[[ DATASET CONTENT open ]]

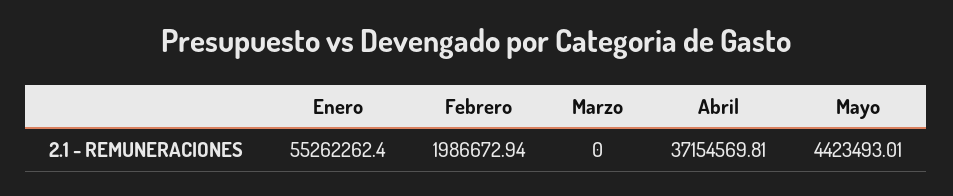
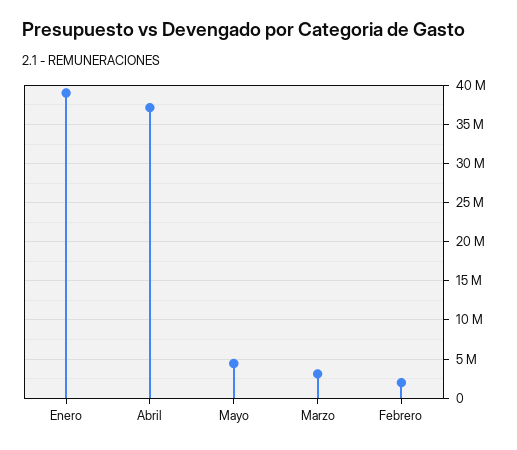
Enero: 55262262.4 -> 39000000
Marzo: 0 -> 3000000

[[ DATASET CONTENT closed ]]
[[ DATASET CONTENT open ]]

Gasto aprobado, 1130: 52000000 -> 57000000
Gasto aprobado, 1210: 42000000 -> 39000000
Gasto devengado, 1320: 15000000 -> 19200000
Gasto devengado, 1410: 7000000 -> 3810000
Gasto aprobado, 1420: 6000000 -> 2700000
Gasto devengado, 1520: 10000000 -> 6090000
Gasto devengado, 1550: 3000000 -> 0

[[ DATASET CONTENT closed ]]
[[ DATASET CONTENT open ]]

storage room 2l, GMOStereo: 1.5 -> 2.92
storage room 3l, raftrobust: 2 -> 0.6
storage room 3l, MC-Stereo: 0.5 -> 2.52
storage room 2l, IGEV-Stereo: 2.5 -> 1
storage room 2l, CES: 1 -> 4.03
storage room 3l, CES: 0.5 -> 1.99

[[ DATASET CONTENT closed ]]

- _TASK DETAILS_
Of all the entries above, output exactly the lines between the one holding "storage room 2l, GMOStereo: 1.5 -> 2.92" and the one holding "storage room 3l, CES: 0.5 -> 1.99", inclusive.

- _RESPONSE FOR THIS EXERCISE_
storage room 2l, GMOStereo: 1.5 -> 2.92
storage room 3l, raftrobust: 2 -> 0.6
storage room 3l, MC-Stereo: 0.5 -> 2.52
storage room 2l, IGEV-Stereo: 2.5 -> 1
storage room 2l, CES: 1 -> 4.03
storage room 3l, CES: 0.5 -> 1.99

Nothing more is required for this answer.